Cooperation Helps Speed Up the Capture

On April 15th, nearly 200 people were hurt when two bombs exploded near the finish line of the Boston Marathon.  By Friday, one suspect was dead and the other in custody.

How did this move from “no idea who did it,” to resolution – so quickly?

For decades law enforcement agencies talked about the need (to communicate better),” says former Assistant Secretary of Defense Tori Clark

She says it goes back to a initiative pushed by the George W. Bush administration.  “There was a big increase – almost a steroid-like jump – in the wake of 9-11.”

Technology was introduced letting the different law enforcement agencies communicate during times of disaster.  Their radios could talk to each other.  And, the territorial attitudes were pushed into the background.

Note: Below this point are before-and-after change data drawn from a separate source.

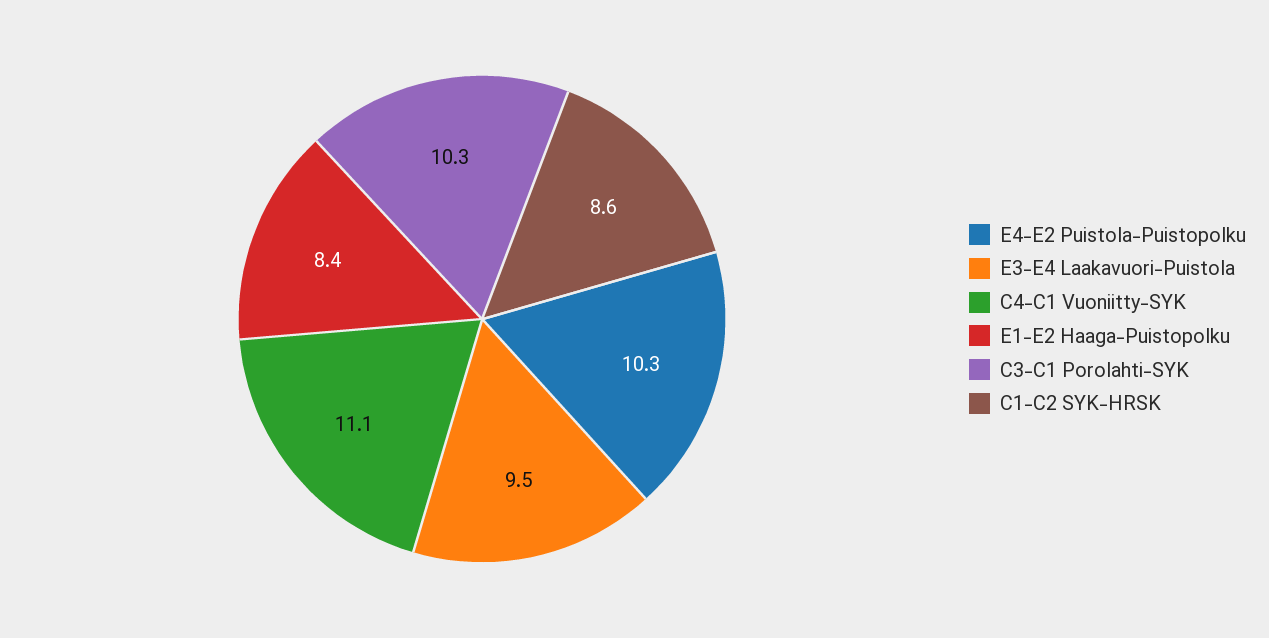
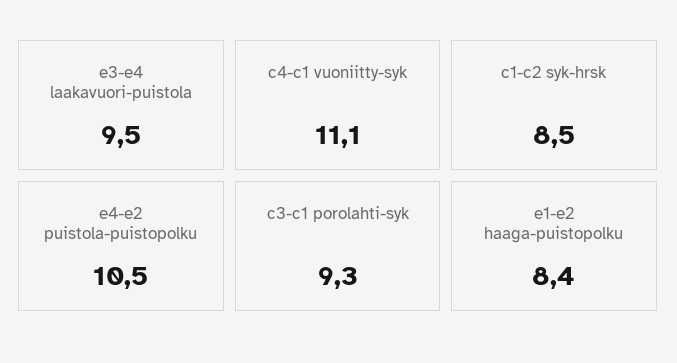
  {
-   "E4-E2 Puistola-Puistopolku": 10.3,
+   "E4-E2 Puistola-Puistopolku": 10.5,
    "E3-E4 Laakavuori-Puistola": 9.5,
    "C4-C1 Vuoniitty-SYK": 11.1,
    "E1-E2 Haaga-Puistopolku": 8.4,
-   "C3-C1 Porolahti-SYK": 10.3,
+   "C3-C1 Porolahti-SYK": 9.3,
-   "C1-C2 SYK-HRSK": 8.6
+   "C1-C2 SYK-HRSK": 8.5
  }

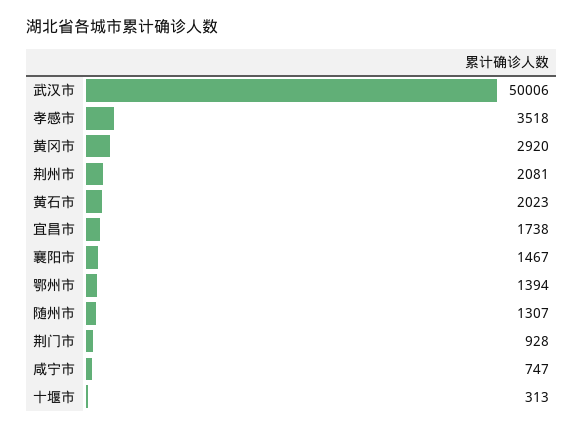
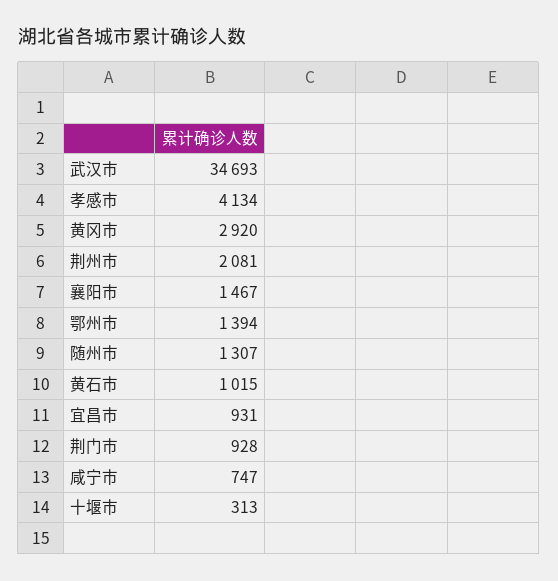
  {
-   "武汉市": 50006,
+   "武汉市": 34693,
-   "孝感市": 3518,
+   "孝感市": 4134,
    "黄冈市": 2920,
    "荆州市": 2081,
-   "黄石市": 2023,
+   "黄石市": 1015,
-   "宜昌市": 1738,
+   "宜昌市": 931,
    "襄阳市": 1467,
    "鄂州市": 1394,
    "随州市": 1307,
    "荆门市": 928,
    "咸宁市": 747,
    "十堰市": 313
  }

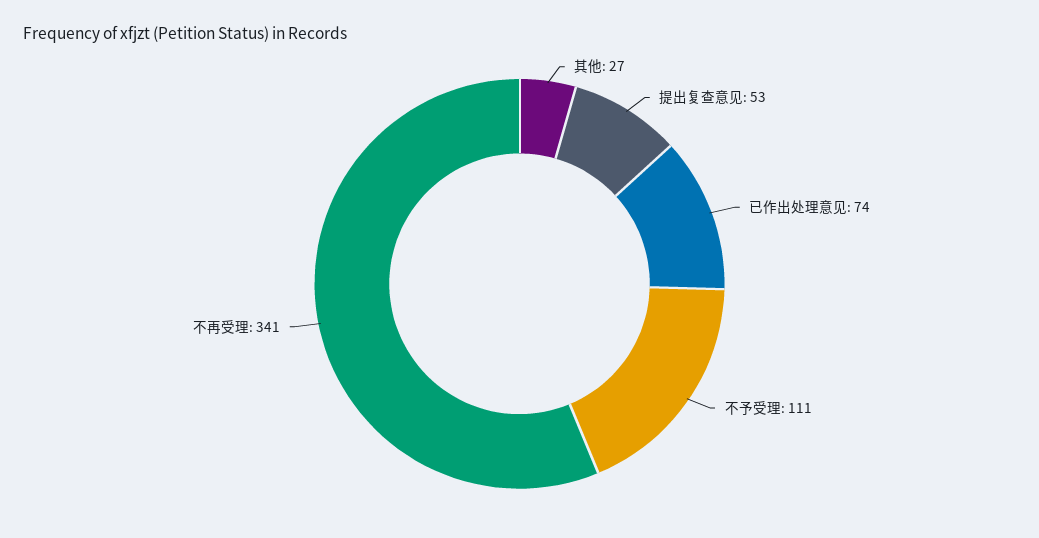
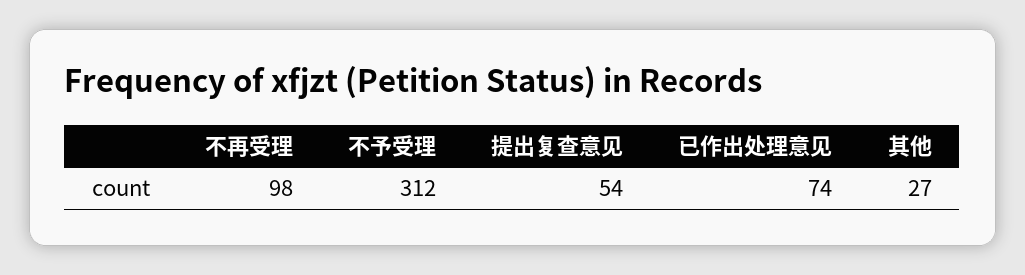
  {
    "其他": 27,
-   "提出复查意见": 53,
+   "提出复查意见": 54,
    "已作出处理意见": 74,
-   "不予受理": 111,
+   "不予受理": 312,
-   "不再受理": 341
+   "不再受理": 98
  }

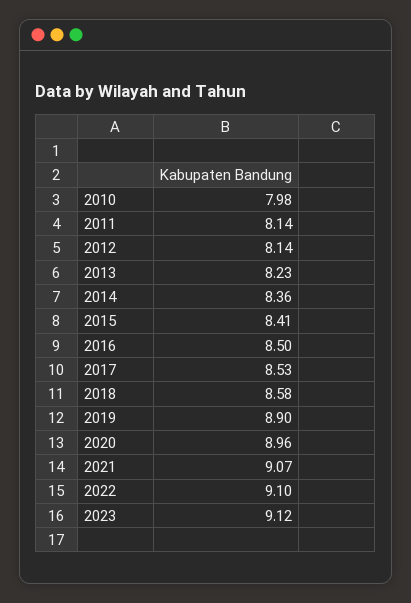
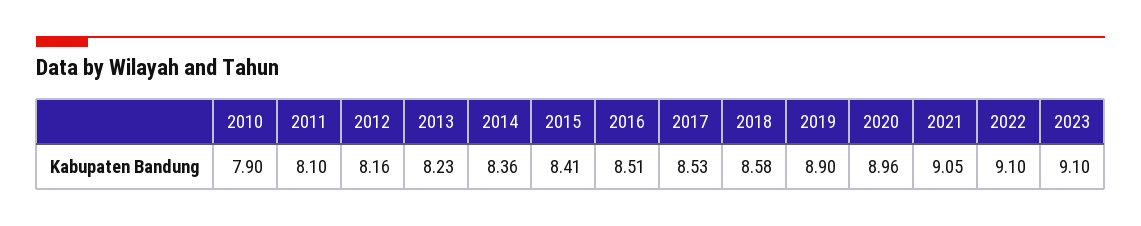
  {
-   "2010": 7.98,
+   "2010": 7.9,
-   "2011": 8.14,
+   "2011": 8.1,
-   "2012": 8.14,
+   "2012": 8.16,
    "2013": 8.23,
    "2014": 8.36,
    "2015": 8.41,
-   "2016": 8.5,
+   "2016": 8.51,
    "2017": 8.53,
    "2018": 8.58,
    "2019": 8.9,
    "2020": 8.96,
-   "2021": 9.07,
+   "2021": 9.05,
    "2022": 9.1,
-   "2023": 9.12
+   "2023": 9.1
  }

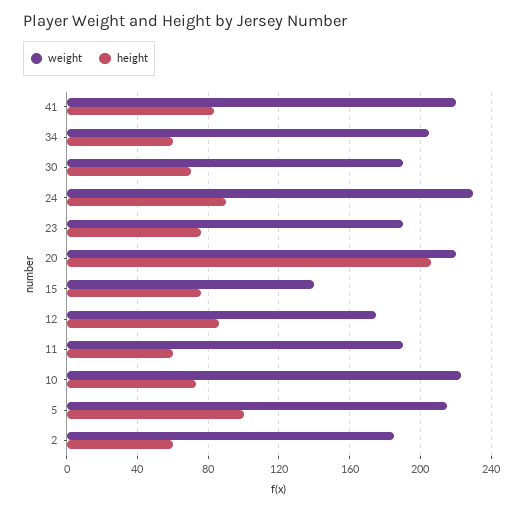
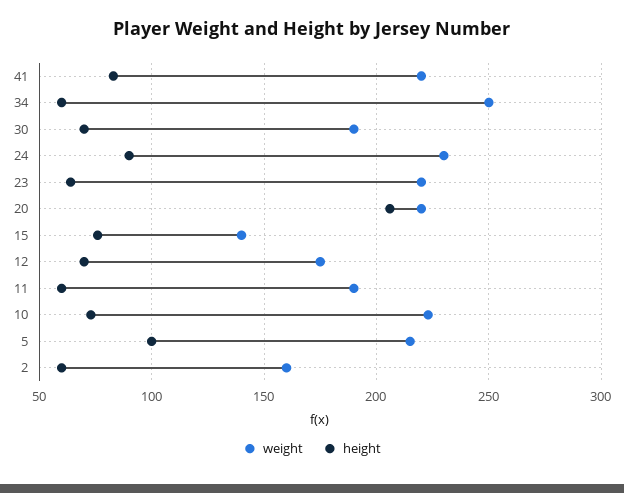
  {
    "weight": {
      "41": 220,
-     "34": 205,
+     "34": 250,
      "30": 190,
      "24": 230,
-     "23": 190,
+     "23": 220,
      "20": 220,
      "15": 140,
      "12": 175,
      "11": 190,
      "10": 225,
      "5": 215,
-     "2": 185
+     "2": 160
    },
    "height": {
      "41": 85,
      "34": 60,
      "30": 70,
      "24": 90,
-     "23": 75,
+     "23": 65,
      "20": 205,
      "15": 75,
-     "12": 85,
+     "12": 70,
      "11": 60,
      "10": 75,
      "5": 100,
      "2": 60
    }
  }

Clark says, “A very good friend of mine from Boston, who’s been in law enforcement for years, says he’s never seen anything like this, and he grew up in the era when the FBI and the Boston police hated each other. Well, now they’ve been working together tremendously.”

It’s not perfect, but it’s much better. 

“I don’t know if you ever get rid of territorialism completely, because maybe that’s just human nature,” Clark says, “but so many people in law enforcement said okay we’ve got to get over our differences.”

And, that’s how you solve a case of national magnitude in less than a week.